После отъезда Кети осталась одна Кощейка. Аделаида продолжала любить Кощейку, единственную свою подругу детства, но чем дальше, тем больше расходились их дорожечки. Кощейку, как уже достигшую половой зрелости, стали готовить к замужеству. Она даже сама не ведала – будет ли заканчивать десятилетку, или родители примут сватов после восьмого класса. Аделаида же знала, что именно после восьмого класса её и отправят к «репетиторам». Кощейку замуж, а её на подготовку в институт. «Значит, – говорила мама, – между вами не может быть ничего общего!» Под элитным словом «репетитор» камуфлировались всё те же школьные учителя, которые набирали учеников на дом, создавая рабочие группы, и занимались с ними дополнительно во внеурочное время за определённую плату. На самом деле часто практиковать вне работы было противозаконно. Поэтому, начиная урок, накрепко запирали двери; заслышав незнакомые голоса, затаивали дыхание; в свою очередь ученики в школе на вопрос преподавателей «занимаются ли они дополнительно по тем предметам, которые будут сдавать в вуз?» должны были отвечать:

– Да. Я занимаюсь с тётей!

И все понимали, что шифруется под домашним словом «тётя».
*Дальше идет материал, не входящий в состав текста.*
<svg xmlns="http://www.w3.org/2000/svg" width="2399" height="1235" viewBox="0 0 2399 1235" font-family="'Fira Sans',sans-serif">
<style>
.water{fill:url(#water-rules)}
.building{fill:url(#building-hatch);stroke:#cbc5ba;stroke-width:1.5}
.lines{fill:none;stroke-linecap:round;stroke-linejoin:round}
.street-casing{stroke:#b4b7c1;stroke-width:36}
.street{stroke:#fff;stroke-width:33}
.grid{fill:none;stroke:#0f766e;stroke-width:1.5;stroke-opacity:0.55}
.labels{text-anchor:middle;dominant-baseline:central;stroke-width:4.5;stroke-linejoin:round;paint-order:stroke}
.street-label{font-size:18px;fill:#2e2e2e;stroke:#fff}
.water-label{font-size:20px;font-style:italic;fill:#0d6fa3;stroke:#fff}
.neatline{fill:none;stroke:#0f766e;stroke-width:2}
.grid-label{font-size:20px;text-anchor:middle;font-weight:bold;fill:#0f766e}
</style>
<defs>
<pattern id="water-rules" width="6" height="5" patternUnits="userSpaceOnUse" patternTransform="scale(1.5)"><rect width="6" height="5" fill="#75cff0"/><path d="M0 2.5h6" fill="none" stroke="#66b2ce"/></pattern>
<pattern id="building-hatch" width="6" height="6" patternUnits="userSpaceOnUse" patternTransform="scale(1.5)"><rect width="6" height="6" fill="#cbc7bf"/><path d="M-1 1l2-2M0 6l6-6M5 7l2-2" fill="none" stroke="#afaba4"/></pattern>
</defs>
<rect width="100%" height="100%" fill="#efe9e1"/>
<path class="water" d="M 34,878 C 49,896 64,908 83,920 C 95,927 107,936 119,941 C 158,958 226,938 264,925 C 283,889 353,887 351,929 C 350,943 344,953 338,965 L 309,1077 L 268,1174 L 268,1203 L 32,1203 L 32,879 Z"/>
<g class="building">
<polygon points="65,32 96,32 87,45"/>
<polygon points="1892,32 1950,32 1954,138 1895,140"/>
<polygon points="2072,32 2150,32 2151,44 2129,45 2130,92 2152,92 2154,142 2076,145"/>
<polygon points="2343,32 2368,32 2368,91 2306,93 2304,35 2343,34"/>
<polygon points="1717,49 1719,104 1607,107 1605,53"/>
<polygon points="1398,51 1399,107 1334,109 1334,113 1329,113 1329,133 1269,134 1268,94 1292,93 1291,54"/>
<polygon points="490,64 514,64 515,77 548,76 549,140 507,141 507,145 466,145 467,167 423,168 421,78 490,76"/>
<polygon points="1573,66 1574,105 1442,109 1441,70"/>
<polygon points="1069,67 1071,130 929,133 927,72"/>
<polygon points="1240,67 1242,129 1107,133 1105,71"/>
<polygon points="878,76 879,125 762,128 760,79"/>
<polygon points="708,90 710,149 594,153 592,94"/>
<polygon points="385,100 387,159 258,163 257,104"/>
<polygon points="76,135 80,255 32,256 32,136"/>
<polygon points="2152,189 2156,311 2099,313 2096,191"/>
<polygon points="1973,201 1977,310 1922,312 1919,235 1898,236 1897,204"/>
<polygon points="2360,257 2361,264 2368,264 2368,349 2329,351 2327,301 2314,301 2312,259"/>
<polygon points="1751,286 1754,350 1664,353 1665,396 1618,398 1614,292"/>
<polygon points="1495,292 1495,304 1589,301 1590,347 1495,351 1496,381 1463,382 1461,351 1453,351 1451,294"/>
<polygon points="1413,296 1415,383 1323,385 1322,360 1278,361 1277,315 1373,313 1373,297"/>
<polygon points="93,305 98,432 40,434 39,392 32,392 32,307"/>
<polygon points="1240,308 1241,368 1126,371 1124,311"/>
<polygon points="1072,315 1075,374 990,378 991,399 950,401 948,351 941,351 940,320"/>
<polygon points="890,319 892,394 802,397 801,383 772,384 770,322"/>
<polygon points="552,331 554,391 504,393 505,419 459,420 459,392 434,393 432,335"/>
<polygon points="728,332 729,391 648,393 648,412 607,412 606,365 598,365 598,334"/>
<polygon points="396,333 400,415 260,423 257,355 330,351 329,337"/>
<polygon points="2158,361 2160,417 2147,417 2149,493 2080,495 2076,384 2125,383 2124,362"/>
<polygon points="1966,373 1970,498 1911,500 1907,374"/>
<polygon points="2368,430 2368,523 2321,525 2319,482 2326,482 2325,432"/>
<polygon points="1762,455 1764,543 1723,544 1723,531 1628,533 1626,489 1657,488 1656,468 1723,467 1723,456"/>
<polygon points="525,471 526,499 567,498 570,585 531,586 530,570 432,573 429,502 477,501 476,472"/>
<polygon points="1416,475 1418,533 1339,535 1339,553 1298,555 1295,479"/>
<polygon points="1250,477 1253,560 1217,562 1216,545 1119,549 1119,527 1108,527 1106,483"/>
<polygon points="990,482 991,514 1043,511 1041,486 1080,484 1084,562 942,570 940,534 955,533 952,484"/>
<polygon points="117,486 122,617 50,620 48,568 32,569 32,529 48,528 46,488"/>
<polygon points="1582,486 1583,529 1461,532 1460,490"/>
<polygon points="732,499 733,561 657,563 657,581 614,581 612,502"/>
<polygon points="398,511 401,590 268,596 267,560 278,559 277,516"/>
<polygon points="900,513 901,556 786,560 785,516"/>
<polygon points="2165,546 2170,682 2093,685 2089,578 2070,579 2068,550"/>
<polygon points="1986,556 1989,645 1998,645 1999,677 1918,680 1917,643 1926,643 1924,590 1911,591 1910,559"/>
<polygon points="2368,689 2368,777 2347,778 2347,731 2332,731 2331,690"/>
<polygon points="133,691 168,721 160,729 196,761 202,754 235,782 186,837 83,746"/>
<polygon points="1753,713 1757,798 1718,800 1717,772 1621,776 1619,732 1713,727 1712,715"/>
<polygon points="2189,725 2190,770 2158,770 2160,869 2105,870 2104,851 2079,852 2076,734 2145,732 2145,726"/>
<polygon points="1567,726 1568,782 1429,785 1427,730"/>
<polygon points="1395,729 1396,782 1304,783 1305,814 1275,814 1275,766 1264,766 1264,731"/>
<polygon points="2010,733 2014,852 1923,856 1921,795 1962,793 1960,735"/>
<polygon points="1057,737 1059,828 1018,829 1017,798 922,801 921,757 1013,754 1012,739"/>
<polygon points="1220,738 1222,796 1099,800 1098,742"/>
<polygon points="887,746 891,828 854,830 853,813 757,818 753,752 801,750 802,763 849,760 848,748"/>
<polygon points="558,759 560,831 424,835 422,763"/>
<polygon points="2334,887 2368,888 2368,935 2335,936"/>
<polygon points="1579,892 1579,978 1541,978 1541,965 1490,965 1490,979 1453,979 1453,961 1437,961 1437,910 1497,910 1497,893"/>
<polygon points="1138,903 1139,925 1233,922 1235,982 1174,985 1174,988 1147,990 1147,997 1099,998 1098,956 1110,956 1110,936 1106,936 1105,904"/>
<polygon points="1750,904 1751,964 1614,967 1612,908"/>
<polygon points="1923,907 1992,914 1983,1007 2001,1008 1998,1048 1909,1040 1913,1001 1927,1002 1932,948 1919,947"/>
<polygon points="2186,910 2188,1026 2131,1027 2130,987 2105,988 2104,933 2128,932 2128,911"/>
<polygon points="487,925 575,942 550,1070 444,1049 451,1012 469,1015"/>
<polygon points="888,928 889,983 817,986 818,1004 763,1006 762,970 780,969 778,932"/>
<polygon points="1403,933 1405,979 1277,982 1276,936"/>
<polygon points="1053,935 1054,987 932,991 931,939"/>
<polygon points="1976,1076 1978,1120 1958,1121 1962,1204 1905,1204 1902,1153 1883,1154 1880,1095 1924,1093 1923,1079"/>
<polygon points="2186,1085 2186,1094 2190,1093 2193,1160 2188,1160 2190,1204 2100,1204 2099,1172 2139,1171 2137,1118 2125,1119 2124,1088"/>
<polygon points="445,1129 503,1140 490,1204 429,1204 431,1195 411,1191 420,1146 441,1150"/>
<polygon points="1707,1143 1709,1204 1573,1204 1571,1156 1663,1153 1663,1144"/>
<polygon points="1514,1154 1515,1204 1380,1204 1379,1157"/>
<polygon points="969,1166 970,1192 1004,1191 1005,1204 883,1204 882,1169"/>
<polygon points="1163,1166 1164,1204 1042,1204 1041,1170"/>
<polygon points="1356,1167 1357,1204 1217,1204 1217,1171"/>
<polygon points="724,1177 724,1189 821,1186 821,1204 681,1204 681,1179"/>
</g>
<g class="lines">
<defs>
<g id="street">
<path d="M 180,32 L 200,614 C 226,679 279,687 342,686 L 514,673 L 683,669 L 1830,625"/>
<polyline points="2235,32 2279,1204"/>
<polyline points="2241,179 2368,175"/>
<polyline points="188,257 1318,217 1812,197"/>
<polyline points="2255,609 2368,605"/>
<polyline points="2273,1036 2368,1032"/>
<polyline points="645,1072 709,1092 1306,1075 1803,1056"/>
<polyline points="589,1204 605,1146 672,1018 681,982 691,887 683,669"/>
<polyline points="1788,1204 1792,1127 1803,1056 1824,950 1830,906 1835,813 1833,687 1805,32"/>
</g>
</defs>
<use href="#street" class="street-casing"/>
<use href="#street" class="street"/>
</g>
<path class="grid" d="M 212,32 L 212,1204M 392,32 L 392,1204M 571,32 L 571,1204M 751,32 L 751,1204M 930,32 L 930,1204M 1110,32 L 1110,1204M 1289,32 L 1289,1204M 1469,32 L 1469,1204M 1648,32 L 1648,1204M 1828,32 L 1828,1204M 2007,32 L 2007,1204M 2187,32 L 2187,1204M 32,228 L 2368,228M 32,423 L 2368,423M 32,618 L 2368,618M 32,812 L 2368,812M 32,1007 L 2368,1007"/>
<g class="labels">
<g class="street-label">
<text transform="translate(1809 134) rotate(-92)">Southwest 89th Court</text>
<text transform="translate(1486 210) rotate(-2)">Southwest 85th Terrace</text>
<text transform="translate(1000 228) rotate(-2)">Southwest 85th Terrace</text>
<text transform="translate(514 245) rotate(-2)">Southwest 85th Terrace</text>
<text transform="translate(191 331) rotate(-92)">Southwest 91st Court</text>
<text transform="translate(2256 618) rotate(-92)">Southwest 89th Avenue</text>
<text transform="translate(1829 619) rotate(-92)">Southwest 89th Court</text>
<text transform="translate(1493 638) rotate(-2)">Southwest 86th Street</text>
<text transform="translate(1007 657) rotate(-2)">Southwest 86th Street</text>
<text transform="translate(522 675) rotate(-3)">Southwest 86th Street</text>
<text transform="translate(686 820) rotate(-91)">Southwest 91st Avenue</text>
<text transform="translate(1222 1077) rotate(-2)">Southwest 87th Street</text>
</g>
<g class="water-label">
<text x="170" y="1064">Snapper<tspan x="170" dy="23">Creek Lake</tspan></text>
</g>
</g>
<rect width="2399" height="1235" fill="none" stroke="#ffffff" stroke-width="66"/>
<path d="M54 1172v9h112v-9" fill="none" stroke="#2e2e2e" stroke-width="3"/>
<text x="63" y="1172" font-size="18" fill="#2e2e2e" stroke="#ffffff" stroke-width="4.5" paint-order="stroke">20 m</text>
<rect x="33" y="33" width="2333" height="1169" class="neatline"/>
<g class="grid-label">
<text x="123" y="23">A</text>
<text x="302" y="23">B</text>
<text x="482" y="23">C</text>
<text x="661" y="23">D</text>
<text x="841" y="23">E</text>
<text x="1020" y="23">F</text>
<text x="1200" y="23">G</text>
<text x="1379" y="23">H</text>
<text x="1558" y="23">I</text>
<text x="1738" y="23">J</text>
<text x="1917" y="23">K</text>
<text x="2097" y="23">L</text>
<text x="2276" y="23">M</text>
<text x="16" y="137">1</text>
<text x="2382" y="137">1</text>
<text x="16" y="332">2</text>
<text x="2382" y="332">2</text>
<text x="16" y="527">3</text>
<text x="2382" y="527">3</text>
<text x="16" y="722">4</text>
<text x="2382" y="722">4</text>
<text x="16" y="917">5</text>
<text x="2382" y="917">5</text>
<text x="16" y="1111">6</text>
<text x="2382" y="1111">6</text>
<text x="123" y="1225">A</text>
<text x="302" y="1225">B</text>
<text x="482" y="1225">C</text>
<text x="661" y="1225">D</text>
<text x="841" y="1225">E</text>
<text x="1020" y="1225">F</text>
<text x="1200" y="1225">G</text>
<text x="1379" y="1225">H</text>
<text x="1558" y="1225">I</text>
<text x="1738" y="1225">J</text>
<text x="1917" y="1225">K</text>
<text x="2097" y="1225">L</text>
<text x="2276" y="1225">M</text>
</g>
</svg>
На самом же деле это было очень даже мило и аристократично – тайно посещать частные уроки, например, по химии, по биологии или физике. Это было престижно – значит, все понимали: чадо потенциальный абитуриент Мединститута! Отрок или отрочица очень гордились собой и навесом тайны, окутавшей их. Они чувствовали себя посвящёнными и даже выработали специальный язык с кодовыми названиями, который постороннему было не понять. Весь Город знал, чей сын или дочь, где и по какому предмету занимается, и весь Город называл это «пошла к тёте».
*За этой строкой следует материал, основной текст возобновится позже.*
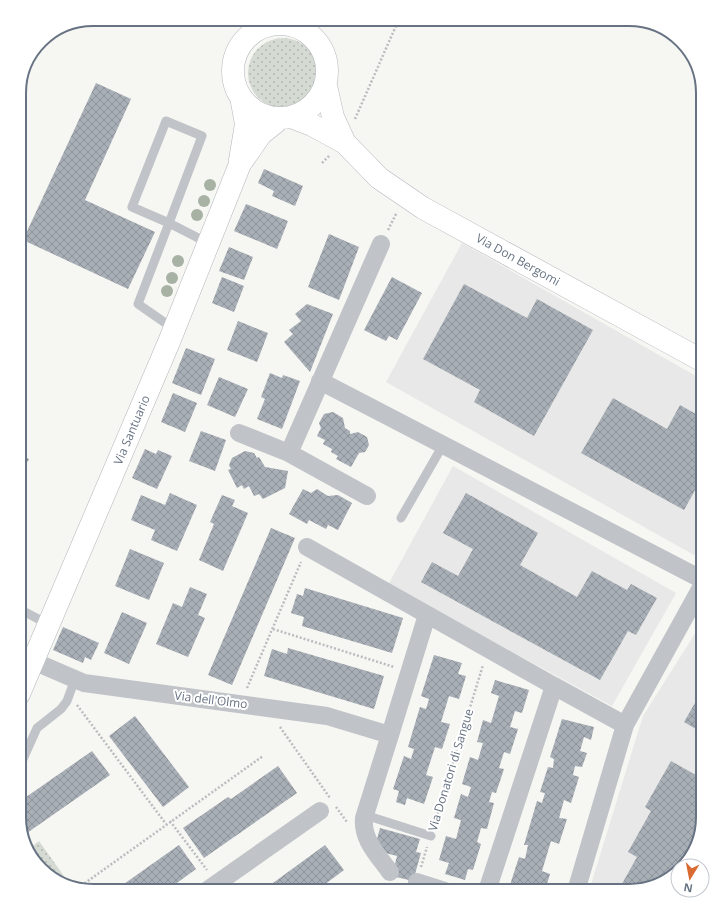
<svg xmlns="http://www.w3.org/2000/svg" width="722" height="910" font-family="'Open Sans',sans-serif">
<style>
.built{fill:#e7e8e7}
.grass{fill:url(#grass-dots)}
.building{fill:url(#building-cross-hatch)}
.lines{fill:none;stroke-linecap:round;stroke-linejoin:round}
.secondary-casing{stroke:#b2b6bc;stroke-width:23}
.path{stroke:#babcbf;stroke-width:2.5;stroke-dasharray:2 2;stroke-linecap:butt}
.lane{stroke:#c0c3c7;stroke-width:9}
.street{stroke:#c0c3c7;stroke-width:18}
.secondary{stroke:#fff;stroke-width:22}
.tree{fill:#a7b2a5}
.labels{text-anchor:middle;stroke-width:4;stroke-linejoin:round;paint-order:stroke}
.street-label{font-size:12px;fill:#677383;stroke:#fff}
.rim{fill:none;stroke:#677383;stroke-width:2}
</style>
<defs>
<pattern id="grass-dots" width="8" height="8" patternUnits="userSpaceOnUse"><rect width="8" height="8" fill="#d5dbd3"/><path d="M2 2h.1M6 6h.1" fill="none" stroke="#b1b6b1" stroke-width="1.8" stroke-linecap="round"/></pattern>
<pattern id="building-cross-hatch" width="8" height="8" patternUnits="userSpaceOnUse"><rect width="8" height="8" fill="#a9afb6"/><path d="M0 0l8 8M0 8l8-8" fill="none" stroke="#8d9399"/></pattern>
</defs>
<rect width="100%" height="100%" fill="#f6f6f3"/>
<path class="built" d="M462,243L703,380V539L694,555L386,382Z
M453,466L676,593L612,706L388,585Z
M703,621V817L695,850L681,866H678V870L670,878L629,891H589L643,716Z"/>
<path class="grass" d="M248 73a35 35 0 1 1 70 0a35 35 0 1 1-70 0Z
M39,841L71,886C55,882 34,866 29,849Z"/>
<path class="building" d="M96,83L131,99L85,200L155,232L128,289L23,240Z
M264,169L303,186L295,206L272,196L274,191L258,183Z
M246,204L288,221L277,249L234,231Z
M329,234L359,247L339,300L308,287Z
M229,247L253,257L244,280L219,271Z
M222,277L244,286L234,312L212,303Z
M392,277L422,293L397,340L389,336L386,341L364,330Z
M464,284L527,318L537,299L593,330L534,436L474,402L480,390L423,359Z
M307,304L333,314L310,372L284,342L293,334L289,330L301,321L295,314Z
M238,321L268,333L257,362L227,350Z
M186,348L215,359L201,395L172,383Z
M270,373L282,378L283,375L300,381L282,429L257,419L265,399L261,397Z
M219,377L248,389L235,417L207,405Z
M173,393L197,403L185,432L161,422Z
M613,398L667,429L680,405L703,418V476L684,510L581,453Z
M333,412L343,418L345,428L350,431V434L358,432L367,437L369,445L365,452L359,453L351,467L336,459L338,456L331,452L332,449L323,444L325,440L317,436L321,428L319,423L324,414Z
M201,431L226,440L215,471L189,461Z
M145,449L156,454L158,450L172,456L157,489L132,478Z
M245,451L254,453L257,458L259,457L265,467L288,471L285,488L263,499L259,494L254,496L249,486L244,489L242,485L237,488L228,470L231,469L229,465L232,458Z
M19,454L29,459L23,469L27,471L19,486Z
M303,489L311,493L317,489L328,496L338,495L352,503L338,530L328,525L326,529L309,520L307,524L289,514Z
M170,493L197,505L177,551L151,540L155,530L131,520L141,495L165,505Z
M466,493L538,533L520,565L577,597L592,571L627,590L631,584L657,598L636,635L628,631L600,680L421,582L432,562L458,576L473,549L443,533Z
M222,495L235,500L232,506L248,513L223,571L199,560L214,524L210,522Z
M271,528L295,538L232,685L208,675Z
M130,549L164,563L149,600L115,586Z
M190,587L207,594L198,615L205,618L188,657L156,644L173,603L182,607Z
M305,588L403,618L392,653L302,626L304,617L291,613L297,594L303,596Z
M122,612L147,623L129,664L104,653Z
M63,627L99,643L91,660L85,657L83,663L53,650Z
M288,648L384,676L374,709L264,676L272,649L287,654Z
M434,655L462,663L458,674L466,676L459,699L449,696L441,722L450,724L442,749L435,747L426,775L433,777L424,804L407,798L405,805L396,802L399,791L393,789L404,756L411,759L414,749L408,747L420,707L426,709L429,699L421,696Z
M495,680L529,690L522,713L515,711L510,727L518,729L510,754L504,752L499,768L504,769L496,793L492,792L489,802L494,803L487,829L481,828L477,842L481,844L473,870L468,869L465,880L445,874L449,863L439,860L446,836L456,839L461,820L454,818L461,794L468,797L471,787L462,784L470,757L478,760L483,743L477,742L483,720L491,723L499,696L491,693Z
M703,689V733L684,722Z
M135,716L189,787L163,807L109,736Z
M562,719L594,727L591,740L584,737L580,751L587,753L582,767L575,766L573,775L579,777L571,803L564,800L559,818L567,819L559,844L551,841L542,871L550,874L545,891H508L519,857L525,859L528,845H524L537,801L542,803L545,793L540,792L548,767L553,768L554,759L550,757Z
M92,751L110,775L27,833L22,826L19,817V802Z
M671,761L703,779V817L695,850L681,866H678V870L670,878L629,891H618L637,857L628,852L651,811L645,807Z
M278,766L297,793L204,858L183,828L228,797L231,799Z
M380,828L420,839L416,852L421,853L413,881L392,876L397,856L374,850Z
M179,845L196,869L166,891H114Z
M325,845L344,870L316,891H262Z"/>
<g class="lines">
<defs>
<path id="secondary" d="M233 71a47 47 0 1 1 94 0a47 47 0 1 1-94 0Z
M326,86L333,117L345,143
M291,117L312,125L345,143L379,178L423,208L703,361
M240,160L246,124L241,97
M19,694L169,342L240,164L261,134L281,118"/>
</defs>
<use href="#secondary" class="secondary-casing"/>
<path class="path" d="M355,119L399,19
M322,163L329,156
M388,230L397,212
M19,629L26,632
M273,629L394,667
M247,688L301,562
M77,705L166,824
M280,727L330,798
M336,807L347,822
M170,821L207,870
M434,825L483,665
M421,867L427,847
M78,888L263,756"/>
<path class="lane" d="M174,329L138,304L169,223L132,207L166,121L202,136L169,223L208,243
M401,518L443,445
M19,609L48,624
M19,768L37,728L61,709L67,701L75,679
M365,815L431,836"/>
<path class="street" d="M320,381L703,580
M239,433L289,453
M367,496L289,453L381,244
M307,547L554,686
M33,661L84,683L327,716L390,735L364,818C362,840 378,855 390,872
M390,735L427,615
M417,882L445,891
M206,891L320,811
M487,891L554,686L625,725
M576,891L625,725L703,584"/>
<use href="#secondary" class="secondary"/>
</g>
<g class="tree">
<circle cx="210" cy="185" r="6"/>
<circle cx="204" cy="201" r="6"/>
<circle cx="197" cy="215" r="6"/>
<circle cx="178" cy="261" r="6"/>
<circle cx="172" cy="278" r="6"/>
<circle cx="167" cy="291" r="6"/>
</g>
<g class="labels">
<g class="street-label">
<text transform="translate(518 260) rotate(29)" y="4">Via Don Bergomi</text>
<text transform="translate(132 430) rotate(-67)" y="4">Via Santuario</text>
<text transform="translate(211 700) rotate(7)" y="4">Via dell'Olmo</text>
<text transform="translate(451 770) rotate(-73)" y="4">Via Donatori di Sangue</text>
</g>
</g>
<path d="M0 0H722V910H0ZM93 26H629A67 67 0 0 1 696 93V817A67 67 0 0 1 629 884H93A67 67 0 0 1 26 817V93A67 67 0 0 1 93 26Z" fill="#fff" fill-rule="evenodd"/>
<path class="rim" d="M93 26H629A67 67 0 0 1 696 93V817A67 67 0 0 1 629 884H93A67 67 0 0 1 26 817V93A67 67 0 0 1 93 26Z"/>
<g transform="translate(690 878) rotate(190)"><circle r="19" fill="#ffffff" stroke="#c2c7cd"/>
<path d="M0-3L7 15L0 10L-7 15Z" fill="#d96a31"/>
<text y="-6" font-size="11" font-weight="bold" text-anchor="middle" fill="#677383">N</text>
</g>
</svg>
Кощейка в свою очередь перестала носить платья без рукава и изменила свой искристый, весёлый смех на кудахтающее хихиканье, как и положено, в ладошку.

У Аделаиды в жизни, по большому счёту, ничего не изменилось. Проблемы, связанные с учёбой, стали вроде мелких доз мышьяка, которые с детства принимали венценосные особы, чтоб организм привык к этому веществу и при попытке отравления он бы на них не подействовал. Всё было по-старому: «чёрные вторники», папин рапорт генералиссимусу в лице мамы. Обстановка в течение учебного года, натурально, была военизированной, и выписки оценок напоминали сводки с фронта.

– Видыш! Видыш што ти апят надэлала?! Извинс перэд мамом сечасже! Какое палажениэ в школе! Кода ти исправиш палажэние?! Извинис сечас же перэд мамом, тэбэ гавару! Мама хочит чтоб ты был блестащая, всю дюшу тебе даёт!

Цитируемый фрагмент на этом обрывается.